*** Opening of DATA TO USE ***

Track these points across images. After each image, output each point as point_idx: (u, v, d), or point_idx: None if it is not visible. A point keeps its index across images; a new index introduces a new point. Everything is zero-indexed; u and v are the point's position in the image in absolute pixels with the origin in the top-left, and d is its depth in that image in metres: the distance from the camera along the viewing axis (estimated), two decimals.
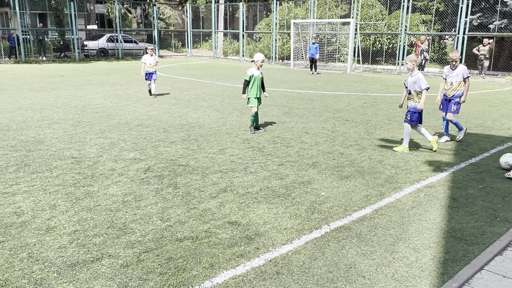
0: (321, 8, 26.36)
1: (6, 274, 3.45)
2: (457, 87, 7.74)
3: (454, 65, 7.76)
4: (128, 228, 4.28)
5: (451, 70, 7.79)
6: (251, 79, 8.15)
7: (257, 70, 8.20)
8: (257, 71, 8.20)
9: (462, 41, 19.72)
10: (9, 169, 6.01)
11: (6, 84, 15.16)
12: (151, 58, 12.63)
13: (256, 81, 8.18)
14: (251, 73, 8.14)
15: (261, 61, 8.19)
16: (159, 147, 7.25)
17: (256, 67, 8.19)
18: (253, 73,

*** Close of DATA TO USE ***

» WORK REQUEST
Go through the listing above and retype it exactly, skipping every picture.

» EXERCISE SOLUTION
Track these points across images. After each image, output each point as point_idx: (u, v, d), or point_idx: None if it is not visible. A point keeps its index across images; a new index introduces a new point. Everything is zero-indexed; u and v are the point's position in the image in absolute pixels with the origin in the top-left, and d is its depth in that image in metres: the distance from the camera along the viewing axis (estimated), two decimals.
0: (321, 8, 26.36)
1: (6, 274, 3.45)
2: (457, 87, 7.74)
3: (454, 65, 7.76)
4: (128, 228, 4.28)
5: (451, 70, 7.79)
6: (251, 79, 8.15)
7: (257, 70, 8.20)
8: (257, 71, 8.20)
9: (462, 41, 19.72)
10: (9, 169, 6.01)
11: (6, 84, 15.16)
12: (151, 58, 12.63)
13: (256, 81, 8.18)
14: (251, 73, 8.14)
15: (261, 61, 8.19)
16: (159, 147, 7.25)
17: (256, 67, 8.19)
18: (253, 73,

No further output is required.